- [WHAT YOU HAVE TO DO]:
Quote from the first line below through the line that contains "24: (142, 276)", both included, and leave the pictures out.

- [DATA PROVIDED]:
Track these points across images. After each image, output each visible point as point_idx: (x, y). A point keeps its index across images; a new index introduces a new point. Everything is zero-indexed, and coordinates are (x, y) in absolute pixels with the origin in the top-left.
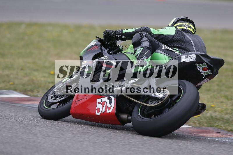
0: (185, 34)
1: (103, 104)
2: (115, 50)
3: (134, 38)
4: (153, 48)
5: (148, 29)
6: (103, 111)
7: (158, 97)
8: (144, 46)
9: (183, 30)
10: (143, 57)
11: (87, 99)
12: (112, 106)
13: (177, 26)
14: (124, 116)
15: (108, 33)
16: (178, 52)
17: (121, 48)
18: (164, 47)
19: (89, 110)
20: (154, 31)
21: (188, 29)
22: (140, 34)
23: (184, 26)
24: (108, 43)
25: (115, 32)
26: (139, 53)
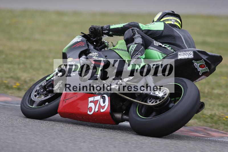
0: (174, 29)
1: (95, 102)
2: (101, 46)
3: (126, 34)
4: (146, 45)
5: (137, 24)
6: (97, 110)
7: (158, 95)
8: (137, 42)
9: (171, 25)
10: (137, 54)
11: (78, 97)
12: (106, 105)
13: (164, 21)
14: (118, 116)
15: (95, 29)
16: (170, 48)
17: (106, 44)
18: (156, 43)
19: (79, 109)
20: (143, 27)
21: (176, 23)
22: (132, 30)
23: (171, 20)
24: (94, 39)
25: (102, 28)
26: (133, 50)
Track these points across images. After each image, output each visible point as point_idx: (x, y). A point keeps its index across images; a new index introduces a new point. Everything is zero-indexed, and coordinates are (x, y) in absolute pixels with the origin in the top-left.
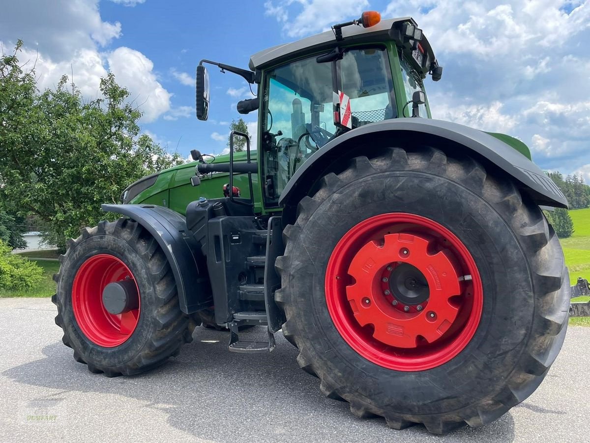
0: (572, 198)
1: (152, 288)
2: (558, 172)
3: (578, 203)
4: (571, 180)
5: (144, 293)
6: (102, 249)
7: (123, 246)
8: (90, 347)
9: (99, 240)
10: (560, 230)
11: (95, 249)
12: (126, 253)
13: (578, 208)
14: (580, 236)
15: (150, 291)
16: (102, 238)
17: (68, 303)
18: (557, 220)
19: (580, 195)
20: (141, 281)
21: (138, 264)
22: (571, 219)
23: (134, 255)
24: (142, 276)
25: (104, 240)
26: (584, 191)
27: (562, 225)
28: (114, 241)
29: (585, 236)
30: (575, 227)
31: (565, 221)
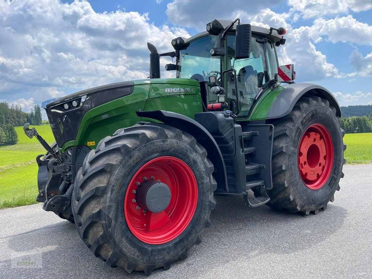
0: (15, 119)
1: (208, 178)
2: (6, 102)
3: (19, 123)
4: (14, 108)
5: (202, 183)
6: (163, 152)
7: (186, 147)
8: (149, 250)
9: (162, 143)
10: (10, 140)
11: (156, 152)
12: (189, 153)
13: (19, 126)
14: (22, 143)
15: (208, 180)
16: (165, 142)
17: (120, 214)
18: (8, 133)
19: (19, 118)
20: (200, 174)
21: (199, 161)
22: (16, 132)
23: (194, 154)
24: (201, 170)
25: (166, 143)
26: (22, 115)
27: (11, 137)
28: (177, 144)
29: (25, 143)
30: (19, 138)
31: (13, 134)
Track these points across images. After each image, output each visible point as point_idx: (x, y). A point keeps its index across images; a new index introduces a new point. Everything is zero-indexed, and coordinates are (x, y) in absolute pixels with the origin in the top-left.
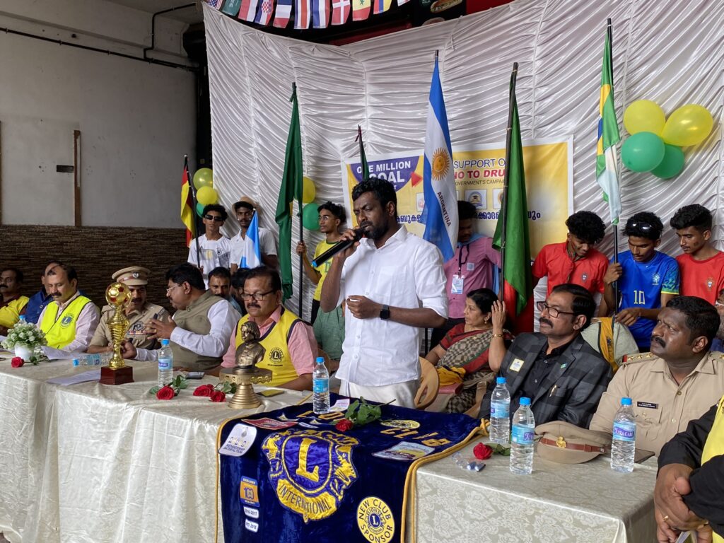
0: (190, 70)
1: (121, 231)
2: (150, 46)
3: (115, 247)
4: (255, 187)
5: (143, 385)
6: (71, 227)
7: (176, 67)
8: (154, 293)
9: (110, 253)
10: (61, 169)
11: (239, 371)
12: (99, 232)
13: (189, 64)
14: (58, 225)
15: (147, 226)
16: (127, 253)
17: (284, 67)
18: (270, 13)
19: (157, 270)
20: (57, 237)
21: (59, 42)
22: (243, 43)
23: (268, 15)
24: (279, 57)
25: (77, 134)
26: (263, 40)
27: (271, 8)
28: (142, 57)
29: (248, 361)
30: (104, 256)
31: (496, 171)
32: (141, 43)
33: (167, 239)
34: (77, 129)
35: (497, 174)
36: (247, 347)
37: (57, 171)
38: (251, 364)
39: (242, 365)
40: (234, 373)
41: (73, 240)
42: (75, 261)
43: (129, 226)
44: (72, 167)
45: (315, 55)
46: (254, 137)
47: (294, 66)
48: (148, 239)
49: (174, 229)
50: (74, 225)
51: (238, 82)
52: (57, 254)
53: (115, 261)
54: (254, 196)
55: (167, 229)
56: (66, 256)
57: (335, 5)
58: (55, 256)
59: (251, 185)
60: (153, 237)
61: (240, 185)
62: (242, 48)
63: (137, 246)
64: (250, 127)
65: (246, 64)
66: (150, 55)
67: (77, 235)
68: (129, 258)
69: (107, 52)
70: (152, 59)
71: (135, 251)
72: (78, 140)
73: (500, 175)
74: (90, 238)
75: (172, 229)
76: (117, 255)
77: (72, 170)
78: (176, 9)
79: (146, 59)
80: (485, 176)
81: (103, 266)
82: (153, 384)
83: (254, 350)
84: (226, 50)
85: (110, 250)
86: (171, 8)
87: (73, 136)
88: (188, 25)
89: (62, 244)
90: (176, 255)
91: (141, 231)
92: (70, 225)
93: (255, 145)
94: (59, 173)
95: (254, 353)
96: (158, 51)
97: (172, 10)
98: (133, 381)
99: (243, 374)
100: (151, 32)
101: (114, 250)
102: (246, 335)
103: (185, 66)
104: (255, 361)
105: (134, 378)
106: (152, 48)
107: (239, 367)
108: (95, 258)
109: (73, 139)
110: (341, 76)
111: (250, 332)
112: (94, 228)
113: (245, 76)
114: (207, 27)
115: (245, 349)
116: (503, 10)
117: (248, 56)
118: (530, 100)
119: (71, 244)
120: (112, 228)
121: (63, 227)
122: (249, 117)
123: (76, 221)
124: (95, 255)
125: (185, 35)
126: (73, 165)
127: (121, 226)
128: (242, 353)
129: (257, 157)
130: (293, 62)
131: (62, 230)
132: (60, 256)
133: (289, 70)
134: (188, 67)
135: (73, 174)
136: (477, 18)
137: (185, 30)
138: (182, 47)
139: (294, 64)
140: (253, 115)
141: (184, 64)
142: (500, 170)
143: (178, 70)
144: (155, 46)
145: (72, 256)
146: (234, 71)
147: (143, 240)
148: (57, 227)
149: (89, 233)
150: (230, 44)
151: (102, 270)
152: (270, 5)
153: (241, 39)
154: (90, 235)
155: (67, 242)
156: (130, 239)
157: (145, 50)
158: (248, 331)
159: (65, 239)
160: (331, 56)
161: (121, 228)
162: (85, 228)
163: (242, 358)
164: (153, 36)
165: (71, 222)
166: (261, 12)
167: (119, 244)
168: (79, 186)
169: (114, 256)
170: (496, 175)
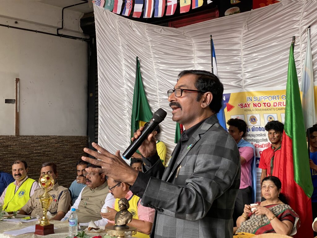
0: (84, 41)
1: (43, 138)
2: (61, 27)
3: (39, 148)
4: (125, 112)
5: (60, 235)
6: (13, 136)
7: (76, 39)
8: (62, 175)
9: (36, 152)
10: (7, 101)
11: (117, 228)
12: (30, 139)
13: (83, 37)
14: (5, 135)
15: (58, 135)
16: (45, 151)
17: (143, 40)
18: (131, 9)
19: (64, 162)
20: (5, 142)
21: (8, 26)
22: (118, 26)
23: (129, 10)
24: (140, 35)
25: (18, 80)
26: (130, 24)
27: (131, 6)
28: (56, 34)
29: (122, 222)
30: (32, 153)
31: (281, 103)
32: (56, 25)
33: (69, 143)
34: (17, 78)
35: (282, 104)
36: (122, 213)
37: (6, 103)
38: (124, 224)
39: (118, 224)
40: (114, 229)
41: (14, 144)
42: (15, 156)
43: (47, 135)
44: (15, 100)
45: (162, 33)
46: (125, 81)
47: (149, 40)
48: (58, 142)
49: (74, 136)
50: (15, 135)
51: (115, 49)
52: (4, 152)
53: (39, 156)
54: (124, 117)
55: (70, 136)
56: (10, 154)
57: (168, 4)
58: (3, 154)
59: (122, 110)
60: (61, 141)
61: (115, 110)
62: (117, 29)
63: (52, 147)
64: (122, 76)
65: (120, 39)
66: (61, 32)
67: (17, 141)
68: (47, 154)
69: (36, 31)
70: (62, 35)
71: (51, 150)
72: (18, 84)
73: (283, 105)
74: (24, 143)
75: (72, 136)
76: (40, 153)
77: (14, 102)
78: (76, 5)
79: (58, 35)
80: (274, 106)
81: (31, 160)
82: (66, 235)
83: (126, 215)
84: (107, 31)
85: (36, 150)
86: (73, 4)
87: (15, 81)
88: (83, 14)
89: (7, 146)
90: (75, 152)
91: (55, 138)
92: (12, 135)
93: (125, 86)
94: (6, 104)
95: (126, 217)
96: (66, 30)
97: (74, 5)
98: (54, 233)
99: (120, 230)
100: (61, 19)
101: (38, 150)
102: (121, 207)
103: (81, 38)
104: (127, 222)
105: (54, 232)
106: (62, 28)
107: (117, 226)
108: (27, 155)
109: (15, 83)
110: (179, 45)
111: (124, 205)
112: (27, 136)
113: (119, 46)
114: (96, 16)
115: (121, 215)
116: (277, 6)
117: (121, 34)
118: (299, 59)
119: (13, 146)
120: (37, 136)
121: (9, 136)
122: (122, 70)
123: (16, 132)
124: (27, 153)
125: (81, 20)
126: (15, 99)
127: (42, 135)
128: (119, 217)
129: (126, 93)
130: (148, 38)
131: (8, 138)
132: (6, 154)
133: (147, 43)
134: (83, 39)
135: (15, 104)
136: (262, 10)
137: (82, 17)
138: (80, 27)
139: (149, 39)
140: (124, 68)
141: (81, 37)
142: (283, 102)
143: (77, 41)
144: (64, 27)
145: (13, 154)
146: (112, 42)
147: (55, 143)
148: (5, 136)
149: (24, 140)
150: (110, 27)
151: (31, 162)
152: (130, 4)
153: (117, 24)
154: (24, 141)
155: (11, 145)
156: (47, 143)
157: (58, 29)
158: (122, 204)
159: (9, 143)
160: (172, 34)
161: (42, 136)
162: (21, 136)
163: (119, 220)
164: (63, 21)
165: (14, 133)
166: (126, 8)
167: (41, 146)
168: (18, 111)
169: (38, 153)
170: (281, 106)
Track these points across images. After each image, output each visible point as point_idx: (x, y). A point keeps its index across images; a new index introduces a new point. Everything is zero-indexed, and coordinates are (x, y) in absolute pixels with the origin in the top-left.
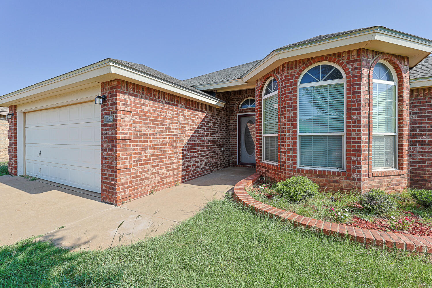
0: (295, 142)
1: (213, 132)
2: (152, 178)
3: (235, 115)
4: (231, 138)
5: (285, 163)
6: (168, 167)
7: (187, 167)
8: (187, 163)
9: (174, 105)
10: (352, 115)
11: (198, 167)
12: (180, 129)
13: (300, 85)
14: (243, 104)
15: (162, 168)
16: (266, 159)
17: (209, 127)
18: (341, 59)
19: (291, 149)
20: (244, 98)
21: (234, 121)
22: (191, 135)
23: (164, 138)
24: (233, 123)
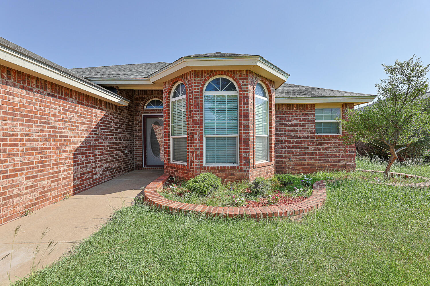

- [WRITTEN ANSWER]:
Track these points across images. After each image, output each visible point as point_idx: (x, y). A point keeps its index across images; a new index introduces a new point. Everything is zero-indexed, and coordinates are (x, y) in absolute pixels with the origin in the top-left.
0: (185, 34)
1: (103, 104)
2: (115, 50)
3: (134, 38)
4: (153, 48)
5: (148, 29)
6: (103, 111)
7: (158, 97)
8: (144, 46)
9: (183, 30)
10: (143, 57)
11: (87, 99)
12: (112, 106)
13: (177, 26)
14: (124, 116)
15: (108, 33)
16: (178, 52)
17: (121, 48)
18: (164, 47)
19: (89, 110)
20: (154, 31)
21: (188, 29)
22: (140, 34)
23: (184, 26)
24: (108, 43)
25: (115, 32)
26: (139, 53)
0: (174, 29)
1: (95, 102)
2: (101, 46)
3: (126, 34)
4: (146, 45)
5: (137, 24)
6: (97, 110)
7: (158, 95)
8: (137, 42)
9: (171, 25)
10: (137, 54)
11: (78, 97)
12: (106, 105)
13: (164, 21)
14: (118, 116)
15: (95, 29)
16: (170, 48)
17: (106, 44)
18: (156, 43)
19: (79, 109)
20: (143, 27)
21: (176, 23)
22: (132, 30)
23: (171, 20)
24: (94, 39)
25: (102, 28)
26: (133, 50)
Track these points across images. After each image, output each visible point as point_idx: (x, y). A point keeps its index across images; a new index introduces a new point. Everything is zero-indexed, and coordinates are (x, y) in absolute pixels with the origin in the top-left.
0: (572, 198)
1: (152, 288)
2: (558, 172)
3: (578, 203)
4: (571, 180)
5: (144, 293)
6: (102, 249)
7: (123, 246)
8: (90, 347)
9: (99, 240)
10: (560, 230)
11: (95, 249)
12: (126, 253)
13: (578, 208)
14: (580, 236)
15: (150, 291)
16: (102, 238)
17: (68, 303)
18: (557, 220)
19: (580, 195)
20: (141, 281)
21: (138, 264)
22: (571, 219)
23: (134, 255)
24: (142, 276)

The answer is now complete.